**Records supplied**
******
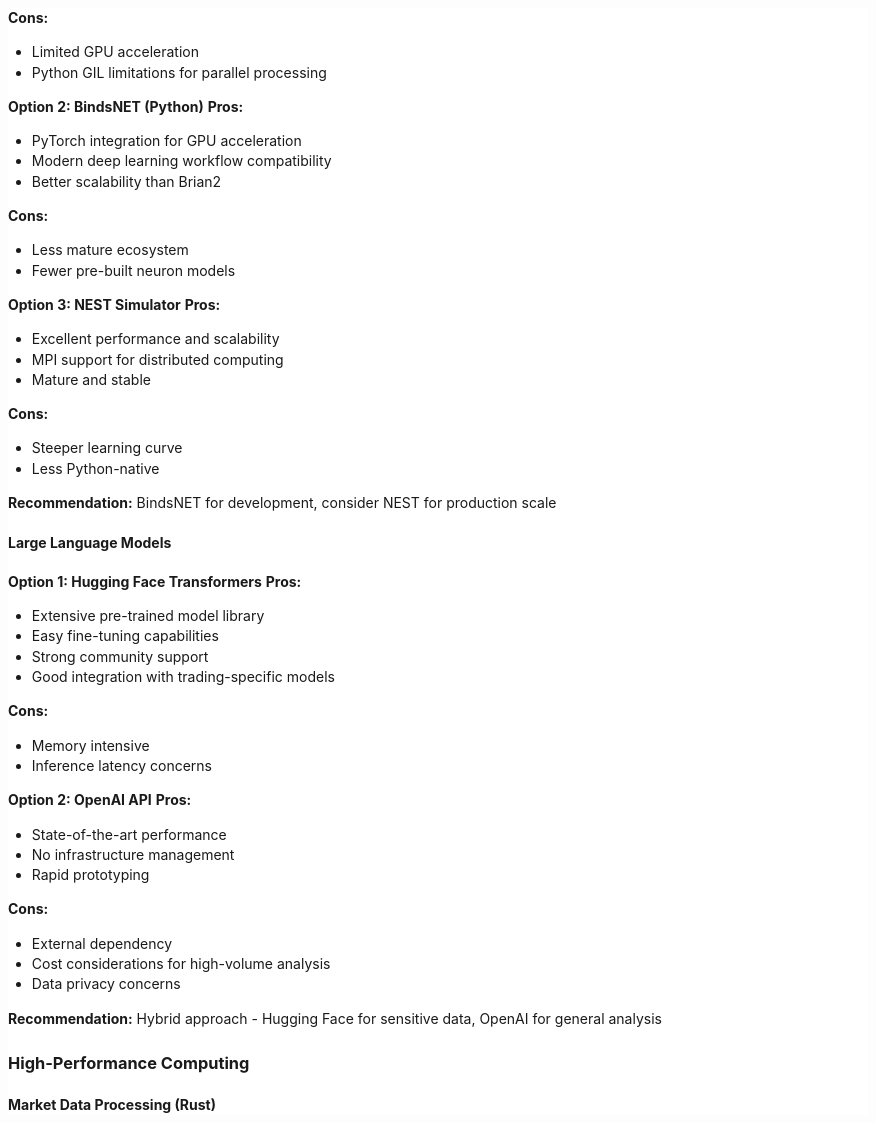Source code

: **Cons:**
- Limited GPU acceleration
- Python GIL limitations for parallel processing

**Option 2: BindsNET (Python)**
**Pros:**
- PyTorch integration for GPU acceleration
- Modern deep learning workflow compatibility
- Better scalability than Brian2

**Cons:**
- Less mature ecosystem
- Fewer pre-built neuron models

**Option 3: NEST Simulator**
**Pros:**
- Excellent performance and scalability
- MPI support for distributed computing
- Mature and stable

**Cons:**
- Steeper learning curve
- Less Python-native

**Recommendation:** BindsNET for development, consider NEST for production scale

#### Large Language Models

**Option 1: Hugging Face Transformers**
**Pros:**
- Extensive pre-trained model library
- Easy fine-tuning capabilities
- Strong community support
- Good integration with trading-specific models

**Cons:**
- Memory intensive
- Inference latency concerns

**Option 2: OpenAI API**
**Pros:**
- State-of-the-art performance
- No infrastructure management
- Rapid prototyping

**Cons:**
- External dependency
- Cost considerations for high-volume analysis
- Data privacy concerns

**Recommendation:** Hybrid approach - Hugging Face for sensitive data, OpenAI for general analysis

### High-Performance Computing

#### Market Data Processing (Rust)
******
Whichever lines of the data include the word "NEST", pull them out.

**Output of the exercise**
**Option 3: NEST Simulator**
**Recommendation:** BindsNET for development, consider NEST for production scale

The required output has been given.